Beginning on October 12, Western Front began a new offensive towards Orsha. This was preceded by a complex regrouping of forces, in which 33rd Army was moved into the sector north and south of Lenino. In response, 49th Army's forces shifted north into the positions vacated by 33rd Army. From October 12–14, 352nd and 344th Rifle Divisions moved from the Drybin area into the sectors vacated by 33rd Army. After about five weeks in command, on October 25 Col. K. S. Kovalev was succeeded by Maj. Gen. Nikolai Mikhailovich Strizhenko, who would remain in command until October 13, 1944, apart from a break from August 5 to September 25, 1943.

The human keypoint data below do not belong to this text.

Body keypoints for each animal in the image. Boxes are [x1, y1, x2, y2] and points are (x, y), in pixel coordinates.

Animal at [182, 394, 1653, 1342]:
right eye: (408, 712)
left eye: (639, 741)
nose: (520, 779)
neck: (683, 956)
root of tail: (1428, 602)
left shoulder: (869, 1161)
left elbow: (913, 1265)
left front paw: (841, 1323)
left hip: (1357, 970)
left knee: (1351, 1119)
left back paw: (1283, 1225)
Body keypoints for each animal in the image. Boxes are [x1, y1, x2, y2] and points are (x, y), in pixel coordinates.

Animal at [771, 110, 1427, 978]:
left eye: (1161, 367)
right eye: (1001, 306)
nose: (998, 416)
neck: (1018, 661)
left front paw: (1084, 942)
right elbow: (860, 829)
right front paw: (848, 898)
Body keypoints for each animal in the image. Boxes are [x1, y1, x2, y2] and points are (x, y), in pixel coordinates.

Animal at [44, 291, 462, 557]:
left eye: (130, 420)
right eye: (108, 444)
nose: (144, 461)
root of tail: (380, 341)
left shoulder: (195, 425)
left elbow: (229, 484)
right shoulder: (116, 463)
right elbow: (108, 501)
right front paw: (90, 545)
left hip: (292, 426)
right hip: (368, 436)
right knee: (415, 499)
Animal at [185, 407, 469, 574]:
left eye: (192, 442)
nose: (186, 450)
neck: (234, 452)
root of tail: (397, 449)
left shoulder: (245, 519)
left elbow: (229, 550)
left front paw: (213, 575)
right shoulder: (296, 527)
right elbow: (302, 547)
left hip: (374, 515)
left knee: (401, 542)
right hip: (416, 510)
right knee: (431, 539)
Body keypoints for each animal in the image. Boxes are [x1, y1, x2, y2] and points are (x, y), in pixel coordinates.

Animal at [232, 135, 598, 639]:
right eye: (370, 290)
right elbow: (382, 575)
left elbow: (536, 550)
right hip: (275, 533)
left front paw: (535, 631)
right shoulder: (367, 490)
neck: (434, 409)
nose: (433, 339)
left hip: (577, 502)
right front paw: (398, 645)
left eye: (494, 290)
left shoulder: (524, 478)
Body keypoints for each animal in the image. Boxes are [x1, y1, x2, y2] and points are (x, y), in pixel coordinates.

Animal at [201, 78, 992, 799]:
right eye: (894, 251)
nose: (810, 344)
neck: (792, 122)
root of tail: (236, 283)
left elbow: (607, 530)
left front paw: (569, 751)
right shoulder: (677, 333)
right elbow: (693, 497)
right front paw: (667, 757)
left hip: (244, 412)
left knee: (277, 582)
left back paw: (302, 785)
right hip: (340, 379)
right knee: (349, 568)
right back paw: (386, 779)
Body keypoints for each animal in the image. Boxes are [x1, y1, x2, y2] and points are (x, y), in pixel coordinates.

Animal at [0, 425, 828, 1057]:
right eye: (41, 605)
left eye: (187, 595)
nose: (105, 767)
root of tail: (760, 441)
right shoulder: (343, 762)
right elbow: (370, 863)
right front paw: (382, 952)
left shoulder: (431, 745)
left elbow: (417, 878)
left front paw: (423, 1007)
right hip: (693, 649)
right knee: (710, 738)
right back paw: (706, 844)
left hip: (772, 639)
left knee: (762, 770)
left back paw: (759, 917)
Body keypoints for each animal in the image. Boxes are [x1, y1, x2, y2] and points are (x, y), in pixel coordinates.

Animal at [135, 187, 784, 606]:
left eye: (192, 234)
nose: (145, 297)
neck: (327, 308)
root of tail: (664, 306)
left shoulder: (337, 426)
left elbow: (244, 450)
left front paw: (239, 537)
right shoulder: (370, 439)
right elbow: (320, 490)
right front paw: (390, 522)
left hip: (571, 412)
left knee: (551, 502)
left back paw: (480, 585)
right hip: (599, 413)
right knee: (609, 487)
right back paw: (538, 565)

In March 1944, Western Front began yet another offensive against Orsha. At this time the division was back in 62nd Corps, and was in the first echelon of the attack as part of the Army's shock group. The Corps was to attack in the sector extending from Lazyrshchina southward to Lobany against the center section of 78th Sturm Division's sector; 63rd and 352nd Rifle Divisions would back up 247th Rifle Division in the lead. During the course of this offensive, the division was briefly redeployed into the sector of 31st Army, but by April 1 was, with its Corps, in 33rd Army. This renewed attack made virtually no progress and was shut down in April.

===Operation Bagration===
Later that month, Western Front was broken up into the 2nd and 3rd Belorussian Fronts. During this transition, the 352nd was assigned to the 113th Rifle Corps of 31st Army of 3rd Belorussian Front; it would remain in that Army, apart from one brief period in 1945, for the duration of the war. When the offensive began, 31st Army was facing the 260th Infantry and 25th Panzergrenadier divisions of the German XXVII Army Corps across the Dniepr River. In part due to the water obstacle the Army's offensive developed slowly over the first few days, but once the Dniepr was crossed the town of Dubrovno was reached on June 25, just 15 km east of Orsha. On June 27, the division was given credit for its role in the liberation of the city of Orsha and received its name as an honorific:
"ORSHA - ...352nd Rifle Division (Major General Strizhenko, Nikolai Mikhailovich)... By order of the Supreme High Command of 27 June 1944 and a commendation in Moscow, the troops who participated in the battles for the liberation of Orsha are given a salute of 20 artillery salvoes from 224 guns."
 On July 25 the division was further distinguished with a unit award of the Order of the Red Banner for its service in the liberation of Grodno.

==Into Germany and Czechoslovakia==
On October 14, General Strizhenko was replaced in command by Col. Viktor Ivanovich Rutko. One month later the 352nd was recognized for its participation in the battles along the borders of East Prussia with the Order of Suvorov, 2nd class. At the start of the Vistula-Oder Offensive in January 1945, the division was in the 36th Rifle Corps of 31st Army, but before the end of the month the Corps was taken under direct Front command. During the advance on Königsberg the 352nd, with its Corps, was assigned to the 5th Army, before returning to 31st Army by the end of March. On March 22, Maj. Gen. Rakhim Sagib Gareevich Maksutov took command of the division, which he would hold for the duration. In April, the entire 31st Army was shifted out of 3rd Belorussian Front and moved south. In the last three weeks of the war the 352nd Division and its Army were under the command of 1st Ukrainian Front, advancing into Czechoslovakia.

==Postwar==
The division held the full title of 352nd Rifle, Orsha, Order of the Red Banner, Order of Suvorov Division [Russian: 352-я стрелковая Оршанская Краснознамённая ордена Суворова дивизия] when the fighting came to an end. According to STAVKA Order No. 11096 of May 29, 1945, part 8, the 352nd is listed as one of the rifle divisions to be "disbanded in place".